The obligation of each Cabela Family Seller to sell the Common Shares is subject to the satisfaction of the following conditions unless waived (to the extent such conditions can be waived) by each Cabela Family Seller:

 

(a) Representations and Warranties. The representations and warranties of the Company set forth in Article 4 shall be true and correct in all material respects (except for such representations and warranties which are qualified by their terms by a reference to materiality, which representations and warranties as so qualified shall be true in all respects) as of the Closing Date.

 

(b) Performance of Obligations of the Company. The Company shall have performed in all material respects its obligations and covenants required to be performed by it under this Agreement prior to or as of the Closing Date, and each Cabela Family Seller shall have received a certificate signed by an authorized officer of the Company to such effect.

 

(c) Authorization. All action necessary to authorize the execution, delivery and performance of this Agreement by the Company and the consummation of the transactions contemplated hereby shall have been duly and validly taken by the Company.

 

(d) Payment of the Purchase Price. The Company shall have delivered to each Cabela Family Seller its Proportionate Percentage of the Purchase Price in immediately available funds.

 

(e) Consents and Approvals. Each Cabela Family Seller shall have received duly executed copies of all consents and approvals, in form and substance satisfactory to each Cabela Family Seller, that are (i) required for consummation of the transactions contemplated hereby by the Company or (ii) that are required in order to prevent a breach of or default under or a termination of any material agreement to which the Company is a party.

 

6


ARTICLE 6.

ADDITIONAL MATTERS

 

  6.1 Survival of Representations, Warranties and Covenants.

 

The representations and warranties of each Cabela Family Seller contained in Article 3 and the representations and warranties of the Company contained in Article 4 shall survive the Closing and remain in full force and effect without time limit; provided, however, that the representations and warranties of each Cabela Family Seller in Section 3.6 shall survive the Closing until the first anniversary date of this Agreement. The date until a particular representation or warranty survives beyond the Closing is sometimes referred to herein as its “Survival Date”. The covenants and other agreements of the parties contained in this Agreement shall survive the Closing until the earlier of (i) full performance, or (ii) the other expiration or termination thereof in accordance with their respective terms or as a matter of applicable law.

 

  6.2 Expenses.

 

All fees and expenses incurred by the parties relating to the consummation of the transactions contemplated hereby (including, without limitation, such party’s legal fees and expenses) shall be borne by the Company.

 

ARTICLE 7.

INDEMNIFICATION

 

  7.1 Indemnification Obligations of each Cabela Family Seller.

_ _ _ _ _ _ _

◆ TASKS FOR THIS EXERCISE ◆
1/ Could you retype the agreement excerpt between "(a) Representations and" and "the Closing Date.", inclusive?
2/ Can you give all the records again with "Transcribe" changed to "Type out" wherever it occurs and nothing else altered, leaving the pictures out of your answer?

_ _ _ _ _ _ _

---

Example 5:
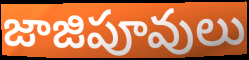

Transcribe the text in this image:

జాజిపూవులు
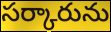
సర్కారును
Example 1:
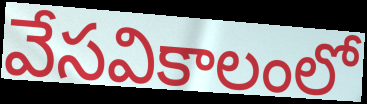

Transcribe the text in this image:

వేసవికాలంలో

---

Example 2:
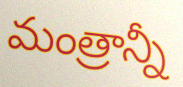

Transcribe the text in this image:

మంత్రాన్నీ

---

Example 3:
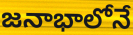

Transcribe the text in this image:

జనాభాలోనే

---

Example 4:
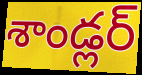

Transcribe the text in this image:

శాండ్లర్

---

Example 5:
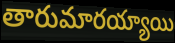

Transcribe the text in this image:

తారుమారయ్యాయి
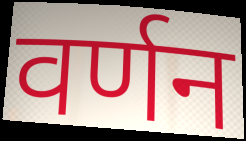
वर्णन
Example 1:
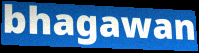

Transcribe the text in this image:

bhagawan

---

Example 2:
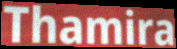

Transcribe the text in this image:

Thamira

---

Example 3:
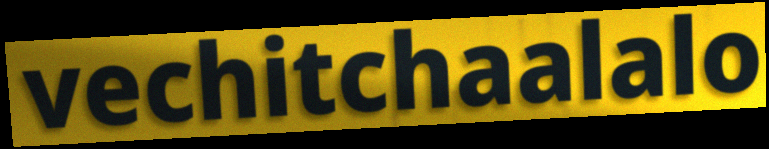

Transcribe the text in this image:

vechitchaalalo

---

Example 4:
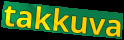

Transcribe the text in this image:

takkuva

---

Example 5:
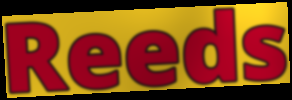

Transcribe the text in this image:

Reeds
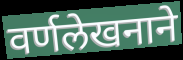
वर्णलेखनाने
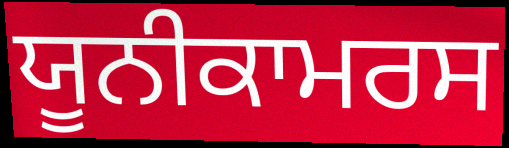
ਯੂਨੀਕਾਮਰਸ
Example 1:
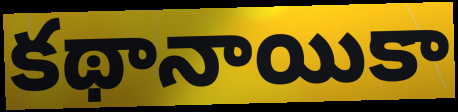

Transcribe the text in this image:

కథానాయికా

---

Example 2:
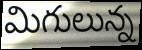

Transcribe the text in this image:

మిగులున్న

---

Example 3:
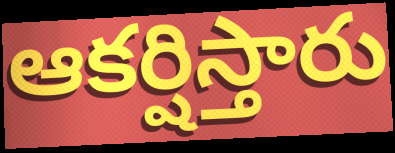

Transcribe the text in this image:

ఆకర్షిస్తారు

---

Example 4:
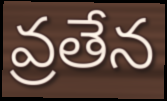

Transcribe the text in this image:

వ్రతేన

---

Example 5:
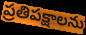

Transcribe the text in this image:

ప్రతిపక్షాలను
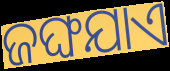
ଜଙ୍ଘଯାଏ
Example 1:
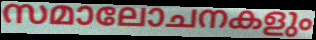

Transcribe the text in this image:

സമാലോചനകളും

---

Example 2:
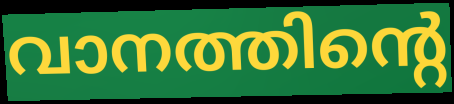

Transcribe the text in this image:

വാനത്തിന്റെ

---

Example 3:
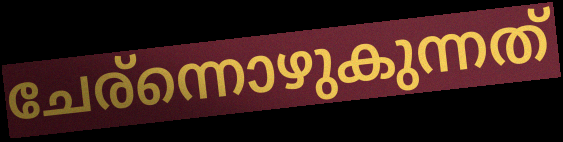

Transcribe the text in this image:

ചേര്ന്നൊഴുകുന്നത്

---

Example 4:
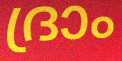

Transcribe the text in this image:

_ _ _ _ _ _ _

◆ ANSWERS BY TASK ◆
1/
(a) Representations and Warranties. The representations and warranties of the Company set forth in Article 4 shall be true and correct in all material respects (except for such representations and warranties which are qualified by their terms by a reference to materiality, which representations and warranties as so qualified shall be true in all respects) as of the Closing Date.

2/
---

Example 5:

Type out the text in this image:

జాజిపూవులు
సర్కారును
Example 1:

Type out the text in this image:

వేసవికాలంలో

---

Example 2:

Type out the text in this image:

మంత్రాన్నీ

---

Example 3:

Type out the text in this image:

జనాభాలోనే

---

Example 4:

Type out the text in this image:

శాండ్లర్

---

Example 5:

Type out the text in this image:

తారుమారయ్యాయి
वर्णन
Example 1:

Type out the text in this image:

bhagawan

---

Example 2:

Type out the text in this image:

Thamira

---

Example 3:

Type out the text in this image:

vechitchaalalo

---

Example 4:

Type out the text in this image:

takkuva

---

Example 5:

Type out the text in this image:

Reeds
वर्णलेखनाने
ਯੂਨੀਕਾਮਰਸ
Example 1:

Type out the text in this image:

కథానాయికా

---

Example 2:

Type out the text in this image:

మిగులున్న

---

Example 3:

Type out the text in this image:

ఆకర్షిస్తారు

---

Example 4:

Type out the text in this image:

వ్రతేన

---

Example 5:

Type out the text in this image:

ప్రతిపక్షాలను
ଜଙ୍ଘଯାଏ
Example 1:

Type out the text in this image:

സമാലോചനകളും

---

Example 2:

Type out the text in this image:

വാനത്തിന്റെ

---

Example 3:

Type out the text in this image:

ചേര്ന്നൊഴുകുന്നത്

---

Example 4:

Type out the text in this image:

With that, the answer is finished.